LETTERE DAL VENEZUELA

 

A MI HIJA MARIANA..
Iván Fernández - 24 de Abril de 2003

En la cultura japonesa, cuando un hombre siente dolor e impotencia, se
dirige a una cumbre y grita fuertemente al viento para que lleve su protesta
ante sus dioses. Yo escribo para registrar mi grito de protesta por el
camino de odio y fractura social al que nos conduce el grupo de ineptos y
resentidos sociales que en mala hora nos gobierna...
Mi hija Mariana se va del país. Ella es una entre 18.000 empleados
despedidos que no tienen derecho a recibir la liquidación, ni sus ahorros ni
su fideicomiso porque algunos de sus líderes naturales se pasaron de bando y
hoy engrosan la otra banda y en la actual PDVSA no hay quien haga valer la
ley, porque los que están, están ocupados cuidando sus puestos de la
marabunta revolucionaria y de los militares premiados, mientras (¿sin
saberlo?) apuntalan el proceso.

Mariana no tiene dólares ni yo tampoco. A pesar de ello, insiste en irse
porque la revolución bonita le niega el futuro.

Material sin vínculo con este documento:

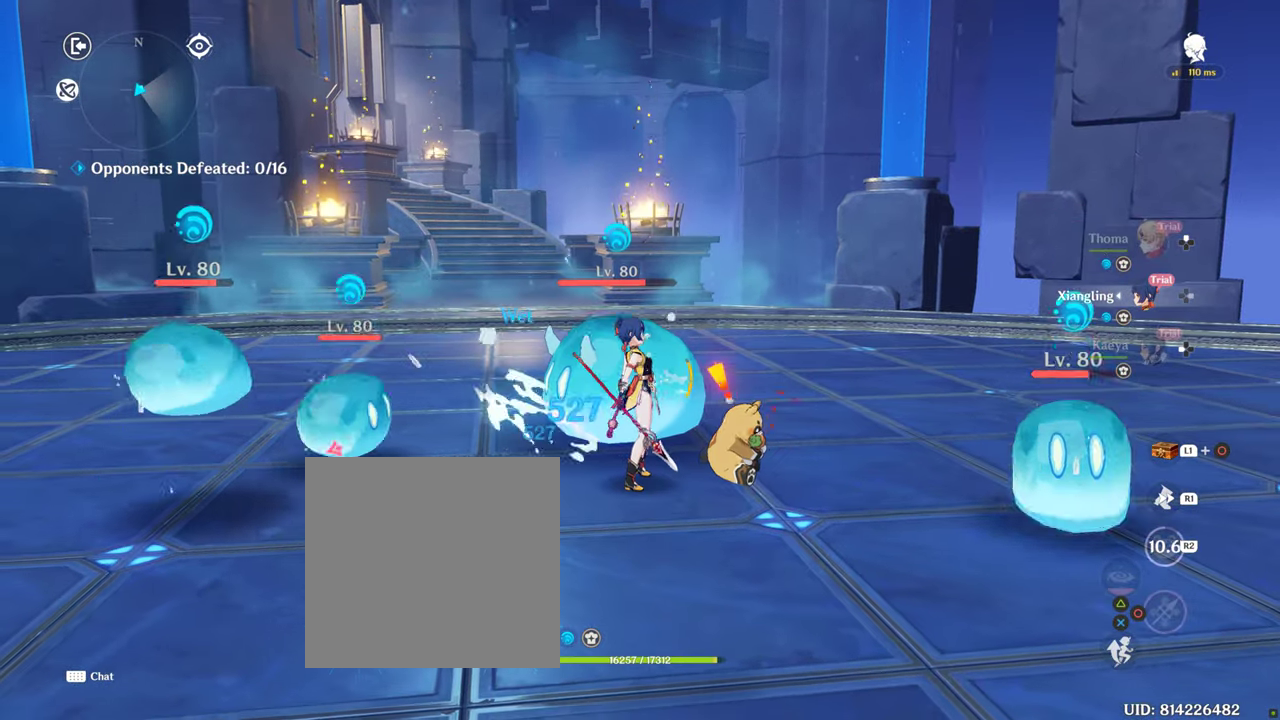
{"buttons": [], "left_stick": "down-right", "right_stick": "center", "events": [[366, "DPAD_LEFT", "up"]]}
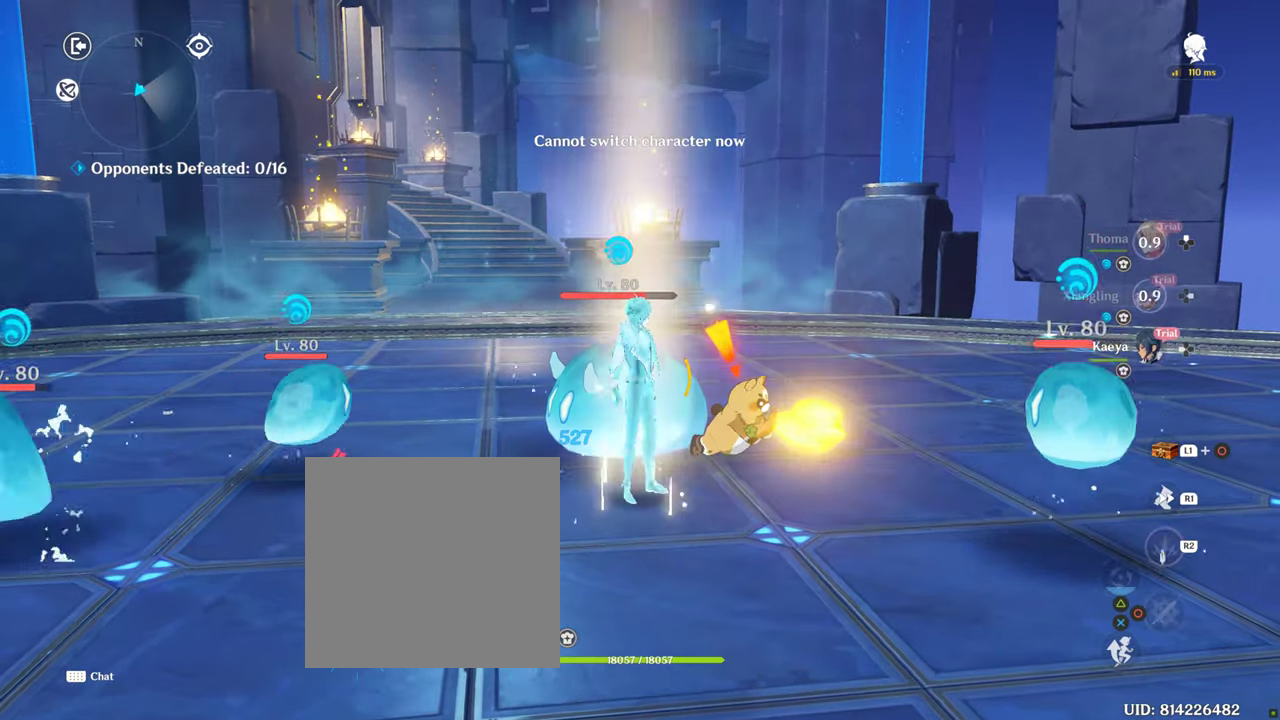
{"buttons": ["R2"], "left_stick": "down-right", "right_stick": "center", "events": [[166, "DPAD_LEFT", "down"], [283, "DPAD_LEFT", "up"], [500, "R2", "down"]]}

Tiene más de tres meses
buscando un trabajo, pero los comercios están en baja,las fincas invadidas,
el hampa desbordada, los inversionistas espantados y la única industria que
funciona es la que fabrica mentiras y engaños. No hay dólares excepto para
los amigos que compran elegantes mansiones en Irak y Cuba... ¡perdón!... en
U.S.A. La impunidad campea y Lina puede destruir bienes ajenos como las
pancartas de Chuao... Los caballeros de Llaguno (¡cuidado con llamarlos
pistoleros!) son héroes de la revolución, y de los asesinos de policías de
la campiña el fiscal no se acuerda.

Por eso se va, porque no existen oportunidades en el país y, aunque deba
dedicarse a otros oficios, prefiere esa incertidumbre a la triste realidad
de la Venezuela actual.
Muy a mi pesar, no puedo convencer a mi hija que se quede.
En mis
tiempos, mis padres me dijeron que si estudiaba y trabajaba con esfuerzo,
el país me ofrecería oportunidades. Estudié en liceos públicos, viví en
barrios, me rocé con la estrechez económica y, con mucho esfuerzo y el apoyo
de la familia, me superé igual que hicieron en su momento Juan Fernández,
Horacio Medina y muchos otros que lejos de acumular resentimientos y odios,
le echamos pichón a la vida porque las oportunidades dependían de nosotros
mismos. Cursé una carrera universitaria y antes de graduarme ya estaba
trabajando. Como me auguró mi padre, gracias a la herencia de la educación
pude obtener un trabajo, adquirir una vivienda, fundar un hogar, constituir
una sólida familia y brindar una buena educación a mis hijos. Todo ello
hasta que llegó la revolución bonita que, con su cargamento de odio y
resentimientos, engaños y fracasos, de una sola patada como las que dan los
burros, resquebraja mi mundo y obliga a la familia a separarse en la misma
forma en que ya ha dividido a la sociedad venezolana.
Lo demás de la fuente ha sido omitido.